水量読み 仕掛け設置

高知県西部を四万十川が流れる。全長196キロの大河は多種多様な生物を育み、太平洋に注ぐ。


浅瀬に仕掛けたゴリ漁の籠を確認する西岡健さん=高知県四万十市佐田

 河口から15キロほど上流、四万十市佐田に佐田沈下橋がある。増水すると水中に姿を隠すこの橋を渡りながら、透明度の高い流れをのぞき込むと、簡素な仕掛けが見えた。ゴリの「上り落としうえ漁」だ。

ゴリは3~5センチほどの淡水魚で、川底にへばりついて生活するハゼの仲間。川を上ろうとするところを、浅い瀬に立てた高さ30~40センチの簾(す)で進路を変え、その先に仕掛けた籠で捕る。卵とじや唐揚げ、つくだ煮にして味わう。近くに住む西岡健さん(63)

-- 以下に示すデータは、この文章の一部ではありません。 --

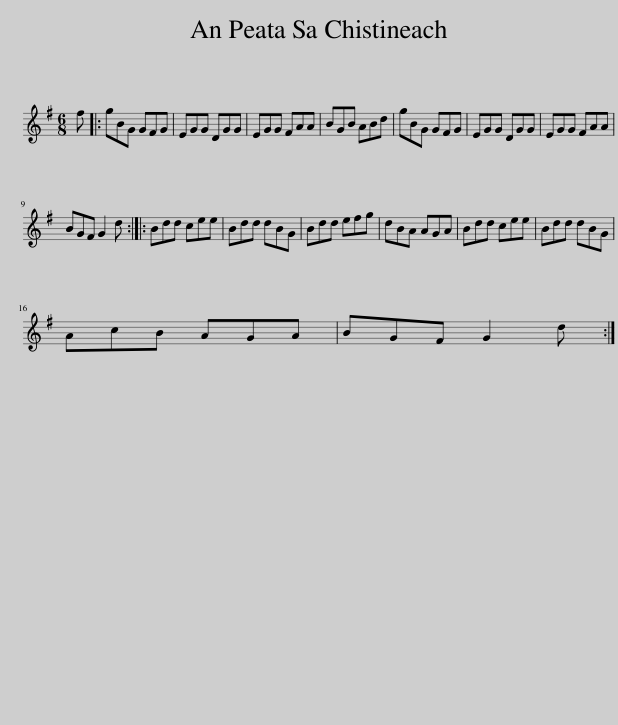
X:1
L:1/8
M:6/8
I:linebreak $
K:G
V:1 treble
V:1
 f |: gBG GFG | EGG DGG | EGG FAA | BGB ABd | %5
 gBG GFG | EGG DGG | EGG FAA |$ BGF G2 d :: Bdd cee | %10
 Bdd dBG | Bdd efg | dBA AGA | Bdd cee | Bdd dBG |$ %15
 AcB AGA | BGF G2 d :| %17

は、流域では数少なくなった川漁師の1人。ゴリ漁は3月に始まり、アユやカニ漁を挟みながら11月中旬まで続く。

簾を設置する場所は水量や流れによって変える。長年の経験が、同じように見える川の表情の違いを読み取る。「水質は変わったが、この川を見詰め続けたい」と西岡さん。